SAN FRANCISCO • Google has outlined changes to its handling of sexual misconduct complaints, hoping to calm outrage that triggered a worldwide walkout of workers last week.
"We recognise that we have not always gotten everything right in the past and we are sincerely sorry for that," chief executive Sundar Pichai said in a message to employees, a copy of which was shared with Agence France-Presse. "It's clear we need to make some changes."
Arbitration of harassment claims will be optional instead of obligatory, according to Mr Pichai, a move that could end anonymous settlements that fail to identify those accused of harassment.

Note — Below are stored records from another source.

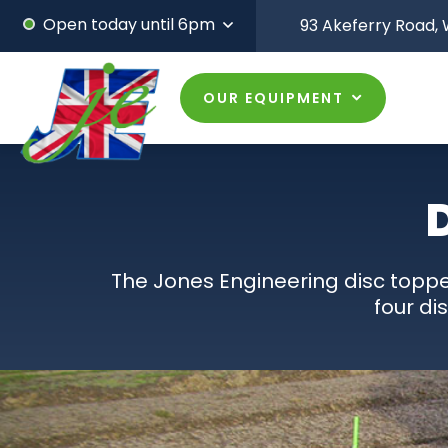
Open today until 6pm
93 Akeferry Road,
W
OUR EQUIPMENT
The Jones Engineering disc toppe
four di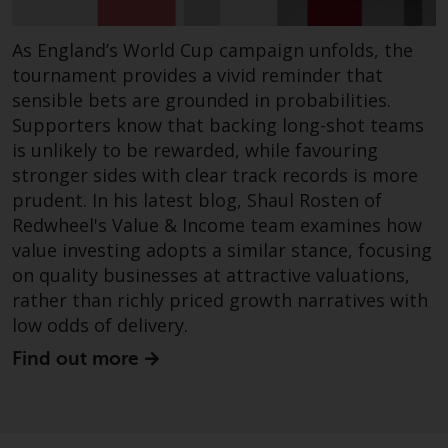
fitness for a particular purpose.
Redwheel has expressed its own
As England’s World Cup campaign unfolds, the
views and opinions on this
website, and these may change
tournament provides a vivid reminder that
without notice. Redwheel is under
sensible bets are grounded in probabilities.
no obligation to update
Supporters know that backing long-shot teams
information and readers should
is unlikely to be rewarded, while favouring
not rely solely on the information
stronger sides with clear track records is more
contained on this website in
prudent. In his latest blog, Shaul Rosten of
making an investment decision.
Redwheel's Value & Income team examines how
value investing adopts a similar stance, focusing
Liability
on quality businesses at attractive valuations,
rather than richly priced growth narratives with
Whilst Redwheel seeks to ensure
low odds of delivery.
that the information on this
Find out more
website is accurate and complete
at the date of publication,
Redwheel does not warrant the
adequacy, accuracy or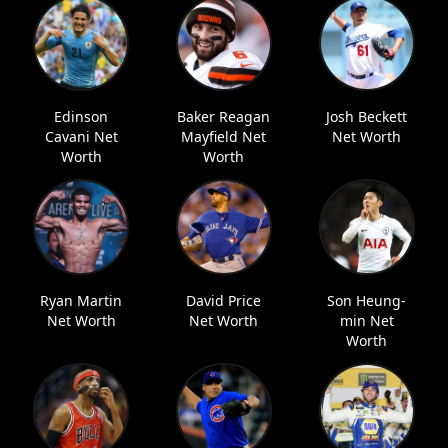
Edinson
Baker Reagan
Josh Beckett
Cavani Net
Mayfield Net
Net Worth
Worth
Worth
Ryan Martin
David Price
Son Heung-
Net Worth
Net Worth
min Net
Worth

Arbitration, a common practice among technology companies, largely happens behind closed doors and can involve confidentiality clauses. The practice has come under criticism because it limits workers from speaking out about their experiences.
"Google has never required confidentiality in the arbitration process and it still may be the best path for a number of reasons (for example, personal privacy, predictability of process), but, we recognise that the choice should be up to you," he said in the memo.

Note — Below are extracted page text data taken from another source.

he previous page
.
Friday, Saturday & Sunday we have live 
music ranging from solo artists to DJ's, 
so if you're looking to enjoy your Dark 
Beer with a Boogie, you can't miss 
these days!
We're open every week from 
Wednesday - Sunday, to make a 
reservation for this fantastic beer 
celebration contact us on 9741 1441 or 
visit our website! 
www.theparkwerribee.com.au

Mr Pichai promised that Google will be more transparent with how concerns are handled, and provide better support and care to those who raise such issues with the company.
A section of an internal "Investigations Report" will focus on sexual harassment to show numbers of substantiated concerns as well as trends and disciplinary actions, according to the California-based company.
He also said Google is consolidating the complaint system and that the process for handling concerns will include providing support and counsellors.
Harassment is never acceptable and alcohol is never an excuse... But, one of the most common factors among the harassment complaints made today at Google is that the perpetrator had been drinking.
GOOGLE, in a released action statement.
Google will update its mandatory sexual harassment training, and require it annually instead of every two years as had been the case.
Google is also putting the onus on team leaders to tighten the tap on booze at company events, on or off campus, to curtail the potential for drunken misbehaviour.
"Harassment is never acceptable and alcohol is never an excuse," Google said in a released action statement. "But, one of the most common factors among the harassment complaints made today at Google is that the perpetrator had been drinking."
Google policy already bans excessive consumption of alcohol on the job, while on company business, or at work-related events.
Thousands of Google employees joined a coordinated worldwide walkout a week ago to protest the US tech giant's handling of sexual harassment.
A massive turnout at the "Googleplex" in Silicon Valley was the final stage of a global walkout that began in Asia and spread to Google offices in Europe.